Aposentados ‘superidosos’
Juraci de Santana Lima, aposentada, de 95 anos:
– A aposentadoria poderia ser como antes, pois atualmente demora muito para um trabalhador ter direito ao benefício. Eu me aposentei com 54 anos em Cotia, no Estado de São Paulo. Uma idade que considero justa para se aposentar. Durante a minha vida, trabalhei como cozinheira. Apesar das dificuldades, continuo gostando de me divertir, mas não é como antes. As minhas maiores dificuldades atuais são com problemas de saúde e limitações, como as dificuldades com a minha visão. Acho que poderia haver um aumento no valor pago de aposentadoria.
- José Henrique Truffi, aposentado, de 90 anos:
– Eu atuava com vendas e consertos de rádios de carros. Comecei a trabalhar com apenas 14 anos. Por isso, consegui me aposentar com 51, em 1985. Mesmo com a minha idade, tenho uma vida ativa, dirijo, vou ao médico e pego transporte público. A minha maior dificuldade é com a tecnologia, especialmente na hora de pagar contas. Apesar de receber bastante ligações de bancos, eu nunca peguei empréstimo consignado. Na minha casa, em Cotia, no Estado de São Paulo, as despesas são pagas por eu e minha esposa. Além da aposentadoria, eu tenho uma renda extra com o aluguel de um apartamento.

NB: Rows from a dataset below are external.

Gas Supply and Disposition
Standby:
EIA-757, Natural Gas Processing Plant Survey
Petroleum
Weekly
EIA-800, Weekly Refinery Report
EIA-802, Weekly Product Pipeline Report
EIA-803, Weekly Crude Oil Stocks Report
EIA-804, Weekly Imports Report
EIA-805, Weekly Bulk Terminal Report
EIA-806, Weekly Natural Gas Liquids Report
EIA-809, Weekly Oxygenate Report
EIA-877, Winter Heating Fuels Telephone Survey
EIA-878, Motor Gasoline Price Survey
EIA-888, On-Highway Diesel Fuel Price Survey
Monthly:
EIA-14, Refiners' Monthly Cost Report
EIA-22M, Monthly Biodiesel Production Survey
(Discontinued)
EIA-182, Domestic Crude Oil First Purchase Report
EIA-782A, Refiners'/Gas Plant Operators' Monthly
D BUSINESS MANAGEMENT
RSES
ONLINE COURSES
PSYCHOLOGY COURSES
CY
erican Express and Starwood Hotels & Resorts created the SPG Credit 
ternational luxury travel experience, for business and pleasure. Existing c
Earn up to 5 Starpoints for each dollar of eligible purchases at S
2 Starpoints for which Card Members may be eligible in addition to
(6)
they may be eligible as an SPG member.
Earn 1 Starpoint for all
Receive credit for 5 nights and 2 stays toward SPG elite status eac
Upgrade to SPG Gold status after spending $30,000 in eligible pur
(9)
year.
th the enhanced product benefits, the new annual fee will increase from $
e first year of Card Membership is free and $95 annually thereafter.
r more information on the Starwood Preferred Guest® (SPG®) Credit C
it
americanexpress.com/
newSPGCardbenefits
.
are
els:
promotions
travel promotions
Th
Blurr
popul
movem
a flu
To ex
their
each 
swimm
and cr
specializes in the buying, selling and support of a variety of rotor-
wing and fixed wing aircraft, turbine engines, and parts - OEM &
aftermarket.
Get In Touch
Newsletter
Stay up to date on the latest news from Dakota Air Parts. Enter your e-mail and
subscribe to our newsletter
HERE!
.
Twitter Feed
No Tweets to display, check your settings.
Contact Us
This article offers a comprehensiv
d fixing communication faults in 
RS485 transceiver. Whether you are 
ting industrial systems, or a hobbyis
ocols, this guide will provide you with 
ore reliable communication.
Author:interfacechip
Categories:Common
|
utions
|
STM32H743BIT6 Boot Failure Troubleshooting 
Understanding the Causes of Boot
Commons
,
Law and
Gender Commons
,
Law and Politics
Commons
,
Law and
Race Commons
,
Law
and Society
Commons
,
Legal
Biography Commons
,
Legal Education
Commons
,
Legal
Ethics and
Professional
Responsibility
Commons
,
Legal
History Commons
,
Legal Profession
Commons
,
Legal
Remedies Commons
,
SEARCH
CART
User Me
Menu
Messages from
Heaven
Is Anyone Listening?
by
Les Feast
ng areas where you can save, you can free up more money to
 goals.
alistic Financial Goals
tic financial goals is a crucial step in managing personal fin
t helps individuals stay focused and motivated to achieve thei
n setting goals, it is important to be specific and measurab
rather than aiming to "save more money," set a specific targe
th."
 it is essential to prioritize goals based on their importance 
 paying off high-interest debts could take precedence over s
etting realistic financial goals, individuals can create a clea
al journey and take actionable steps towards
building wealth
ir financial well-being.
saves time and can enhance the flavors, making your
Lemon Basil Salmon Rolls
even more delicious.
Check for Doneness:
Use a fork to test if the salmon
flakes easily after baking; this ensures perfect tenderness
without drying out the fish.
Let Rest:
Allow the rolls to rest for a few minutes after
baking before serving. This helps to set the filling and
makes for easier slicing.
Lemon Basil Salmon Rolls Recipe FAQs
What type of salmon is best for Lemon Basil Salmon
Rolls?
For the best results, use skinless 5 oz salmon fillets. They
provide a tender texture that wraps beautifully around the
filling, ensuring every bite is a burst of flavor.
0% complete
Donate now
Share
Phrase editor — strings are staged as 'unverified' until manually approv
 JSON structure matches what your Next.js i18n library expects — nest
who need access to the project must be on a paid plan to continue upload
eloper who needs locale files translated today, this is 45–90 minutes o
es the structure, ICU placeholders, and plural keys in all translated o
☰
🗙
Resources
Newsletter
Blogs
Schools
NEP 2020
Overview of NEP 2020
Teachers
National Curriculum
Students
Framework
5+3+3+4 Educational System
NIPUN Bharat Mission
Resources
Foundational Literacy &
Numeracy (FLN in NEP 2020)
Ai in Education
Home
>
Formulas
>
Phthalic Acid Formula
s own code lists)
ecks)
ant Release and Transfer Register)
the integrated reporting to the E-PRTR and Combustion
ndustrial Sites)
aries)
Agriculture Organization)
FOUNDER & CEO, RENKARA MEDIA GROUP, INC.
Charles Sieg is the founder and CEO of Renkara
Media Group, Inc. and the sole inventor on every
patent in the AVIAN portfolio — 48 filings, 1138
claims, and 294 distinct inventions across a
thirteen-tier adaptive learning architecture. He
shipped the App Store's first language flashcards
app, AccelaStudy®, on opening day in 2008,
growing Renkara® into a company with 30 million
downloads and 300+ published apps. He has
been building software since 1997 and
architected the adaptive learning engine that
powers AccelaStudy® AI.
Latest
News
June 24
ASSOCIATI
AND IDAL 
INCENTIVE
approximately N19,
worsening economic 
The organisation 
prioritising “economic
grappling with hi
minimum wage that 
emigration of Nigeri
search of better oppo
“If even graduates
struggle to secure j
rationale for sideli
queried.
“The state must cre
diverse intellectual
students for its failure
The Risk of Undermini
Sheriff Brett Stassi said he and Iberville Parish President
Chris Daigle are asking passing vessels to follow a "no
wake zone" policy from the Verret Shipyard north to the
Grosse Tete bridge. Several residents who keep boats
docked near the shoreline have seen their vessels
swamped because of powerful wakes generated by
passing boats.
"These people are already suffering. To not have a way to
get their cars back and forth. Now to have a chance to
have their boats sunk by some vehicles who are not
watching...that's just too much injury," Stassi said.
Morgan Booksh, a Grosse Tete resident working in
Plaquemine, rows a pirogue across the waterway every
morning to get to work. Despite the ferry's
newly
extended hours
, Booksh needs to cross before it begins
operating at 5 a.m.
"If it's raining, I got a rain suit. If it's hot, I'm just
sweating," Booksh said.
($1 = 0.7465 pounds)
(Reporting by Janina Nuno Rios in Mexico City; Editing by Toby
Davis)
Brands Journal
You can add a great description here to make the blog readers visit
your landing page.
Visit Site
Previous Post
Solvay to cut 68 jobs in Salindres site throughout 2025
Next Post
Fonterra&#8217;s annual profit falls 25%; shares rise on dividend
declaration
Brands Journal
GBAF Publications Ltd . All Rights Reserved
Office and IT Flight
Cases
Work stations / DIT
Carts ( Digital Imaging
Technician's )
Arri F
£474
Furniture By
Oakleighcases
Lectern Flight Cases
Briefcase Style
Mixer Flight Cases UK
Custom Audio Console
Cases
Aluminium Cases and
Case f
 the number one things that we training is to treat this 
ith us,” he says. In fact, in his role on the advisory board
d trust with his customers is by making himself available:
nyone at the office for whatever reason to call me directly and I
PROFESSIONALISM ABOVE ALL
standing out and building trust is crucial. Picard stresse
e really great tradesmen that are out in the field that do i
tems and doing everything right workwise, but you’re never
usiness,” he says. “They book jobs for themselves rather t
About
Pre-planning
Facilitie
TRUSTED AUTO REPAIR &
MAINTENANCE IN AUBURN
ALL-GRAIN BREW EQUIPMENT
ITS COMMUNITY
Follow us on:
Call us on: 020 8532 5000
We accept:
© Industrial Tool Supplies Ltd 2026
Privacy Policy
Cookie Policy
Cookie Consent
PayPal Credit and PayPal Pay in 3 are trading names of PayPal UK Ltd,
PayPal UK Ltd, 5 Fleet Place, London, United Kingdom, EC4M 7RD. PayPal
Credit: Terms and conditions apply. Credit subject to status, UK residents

- Nancy Lomes, aposentada e pensionista, de 90 anos:
– Comecei a trabalhar como babá com 15 anos. Eu também trabalhei em lavoura, fazendo plantações e capinando para ajudar meu pai. Após me casar, além de cuidar dos filhos, fiz alguns bicos lavando e passando roupas. Se tivesse contribuído por todo esse tempo, eu teria me aposentado muito mais cedo, mas precisei trabalhar até a casa dos 60 anos para poder me aposentar. Hoje, ganho um pouco mais com a pensão do meu marido. As vezes, recebo telefonemas de golpistas dizendo que meu marido, falecido há nove anos, teria me deixado dinheiro. Eu agradeço e peço para ligarem para outra pessoa.